Unos saduceos fueron a ver a Jesús y, como no creían que los muertos pueden volver a vivir, le preguntaron:
—Maestro, Moisés escribió que, si un hombre muere sin tener hijos con su esposa, el hermano de ese hombre debe casarse con esa mujer y tener hijos con ella. De acuerdo con la ley, esos hijos son del hermano muerto y llevan su nombre.
»Pues bien, aquí vivían siete hermanos. El mayor se casó, y tiempo después murió sin tener hijos. Entonces el segundo hermano se casó con la mujer que dejó el mayor, pero al poco tiempo también él murió sin tener hijos. Con el tercer hermano pasó lo mismo. Y así pasó con los siete hermanos. Finalmente, murió la mujer.
»Ahora bien, cuando Dios haga que todos los muertos vuelvan a vivir, ¿de quién será esposa esta mujer, si estuvo casada con los siete?
Jesús les contestó:
—Ustedes están equivocados. No saben lo que dice la Biblia, ni conocen el poder de Dios. Cuando Dios haga que los muertos vuelvan a vivir, nadie se va a casar, porque todos serán como los ángeles del cielo. Y en cuanto a si los muertos vuelven a vivir, ustedes pueden leer en la Biblia la historia de la zarza. Allí, Dios le dijo a Moisés: “Yo soy el Dios de Abraham, de Isaac y de Jacob, tus antepasados.” Por tanto, Dios no es Dios de muertos, sino de vivos, pues para Dios todos ellos están vivos. ¡Qué equivocados están ustedes!
Uno de los maestros de la Ley escuchó la conversación entre Jesús y los saduceos. Al ver que Jesús les respondió muy bien, se acercó y le preguntó:
—¿Cuál es el mandamiento más importante de todos?
Jesús le contestó:
—El primero y más importante de los mandamientos es el que dice así: “¡Escucha, pueblo de Israel! Nuestro único Dios es el Dios de Israel. Ama a tu Dios con todo lo que piensas, con todo lo que eres y con todo lo que vales.” Y el segundo mandamiento en importancia es: “Cada uno debe amar a su prójimo, como se ama a sí mismo.” Ningún otro mandamiento es más importante que estos dos.
El maestro de la Ley le dijo:
—Muy bien, Maestro. Lo que dices es cierto: solo Dios es nuestro dueño, y no hay otro como él. Debemos amarlo con todo nuestro ser, y amar a los demás como nos amamos a nosotros mismos. Estos mandamientos son más importantes que cumplir con todos los ritos y deberes religiosos.
Como Jesús vio que el maestro de la Ley le dio una buena respuesta, le dijo:
—No estás lejos del reino de Dios.
Y nadie se atrevió a hacerle más preguntas.
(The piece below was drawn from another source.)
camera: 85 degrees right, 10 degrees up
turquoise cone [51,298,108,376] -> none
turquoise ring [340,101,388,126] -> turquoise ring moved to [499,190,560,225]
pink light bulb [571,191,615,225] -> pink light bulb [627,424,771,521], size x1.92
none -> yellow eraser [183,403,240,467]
Mientras enseñaba en el templo, Jesús preguntó:
«¿Por qué dicen los maestros de la Ley que el Mesías será de la familia del rey David? Recuerden que el Espíritu Santo dijo lo siguiente a través de David:
“Dios le dijo a mi Señor el Mesías:
‘Siéntate a la derecha de mi trono,
hasta que yo derrote a tus enemigos.’”
»A ver, explíquenme: ¿Por qué el rey David llama Señor al Mesías? ¿Cómo puede el Mesías ser su descendiente? ¡Hasta David lo considera más importante que él mismo!»
Había allí mucha gente, y todos escuchaban a Jesús con agrado.
Jesús siguió enseñando y les dijo:
«¡Cuídense de los maestros de la Ley! A ellos les gusta vestirse como gente importante, y que en el mercado los saluden con mucho respeto. Cuando van a una fiesta o a la sinagoga, les gusta ocupar los mejores asientos. ¡Y son ellos los que roban las casas de las viudas, y luego hacen oraciones muy largas! Pero Dios los castigará más duro que a los demás.»
Un día, Jesús estaba en el templo, y se sentó frente a las cajas de las ofrendas. Allí veía cómo la gente echaba dinero en ellas. Mucha gente rica echaba grandes cantidades de dinero. En eso llegó una viuda pobre, y echó en una de las cajas dos moneditas de poquísimo valor. Entonces Jesús dijo a sus discípulos:
—Les aseguro que esta viuda pobre dio más que todos los ricos. Porque todos ellos dieron de lo que les sobraba, pero ella, que es tan pobre, dio todo lo que tenía para vivir.